Câmara adultera proposta de profissionalização da gestão de empresas públicas, para que continue a ser possível aparelhar as companhias
Editorial O Globo
Não demorou para o governo interino de Michel Temer sofrer uma primeira
derrota séria. Ele conseguiu aprovar, nos dois turnos exigidos, a
emenda constitucional da DRU (Desvinculação de Recursos da União),
extensiva a estados e municípios, peça básica no vital ajuste das contas
públicas, mas perdeu, na madrugada de ontem, também na Câmara, na
votação do projeto, remetido pelo Senado, de moralização da gestão das
empresas estatais.
Se a DRU, ao liberar da vinculação a despesas específicas a parcela de
30% do Orçamento, é essencial para permitir cortes e remanejamentos de
verbas, a fim de que o governo Temer comece a conter o mortal
crescimento da dívida pública em relação ao PIB, a regulação das
estatais aprovada no Senado representa um antídoto essencial contra o
uso político das empresas públicas.
O tema também é estratégico, haja vista que foi o aparelhamento de
empresas públicas que permitiu o assalto ao Tesouro por meio de esquemas
de corrupção montados na Petrobras e Eletrobras, para citar as mais
conhecidas.
O projeto, do senador Tasso Jereissati (PSDBCE), visa a enfim
profissionalizar a gestão dessas companhias.

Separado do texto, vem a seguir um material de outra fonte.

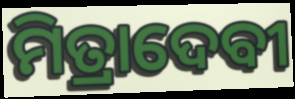
ମିତ୍ରାଦେବୀ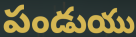
పండుయు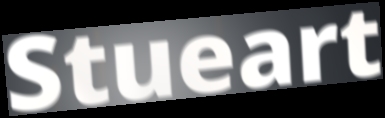
Stueart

Elas são uma enorme gazua
com a qual grupos políticos, corporações as mais variadas, todos aliados
dos poderosos de turno, abrem os cofres públicos para saquear os
contribuintes. Afinal, as estatais, cedo ou tarde, recorrem ao Tesouro
para se recapitalizar.
O petrolão, em fase de desmantelamento pela Operação Lava-Jato, mostra
como se dá este assalto. A atuação de deputados para mudar o projeto
ajuda a dar relevância à lei e a chamar atenção para que a proposta
original seja defendida.
Não sem motivos, por exemplo, foi subtraído do texto aprovado no Senado
o veto a que pessoas que tenham, nos últimos três anos, atuado na
política partidária, em campanhas eleitorais e no meio sindical sejam
nomeadas para cargos de direção nas estatais.

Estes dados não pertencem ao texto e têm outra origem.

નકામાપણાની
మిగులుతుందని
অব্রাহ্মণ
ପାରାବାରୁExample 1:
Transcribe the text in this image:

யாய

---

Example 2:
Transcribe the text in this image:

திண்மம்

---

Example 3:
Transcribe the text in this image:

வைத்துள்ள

Aprovado o projeto de lei, não será possível, por exemplo, nomear para
presidir a Petrobras um outro José Sérgio Gabrielli, militante petista,
sindicalista, sob quem ocorreu o assalto que ajudou a quebrar
virtualmente a empresa.
Outra alteração sintomática foi reduzirem de 25% para 20% a parcela nos
conselhos administrativos a ser preenchida por profissionais
independentes — na verdade, deveria até ser uma proporção maior.
A intenção, portanto, é clara: manter espaço para o aparelhamento, o
uso político e partidário das empresas estatais. Não há alternativa a
não ser o Senado, ao receber o projeto de volta — por ter sido alterado
na Câmara —, restabelecer o texto original.
Deve-se, ainda, tratar de proteger na Câmara outro projeto, este do
senador José Serra (PSDB-SP), o qual, no mesmo sentido da proposta sobre
estatais, enquadra os fundos de pensão das empresas públicas em regras
idênticas. Como eles são outro espaço aberto à corrupção de políticos,
partidos e sindicatos, é preciso evitar que ocorra o mesmo.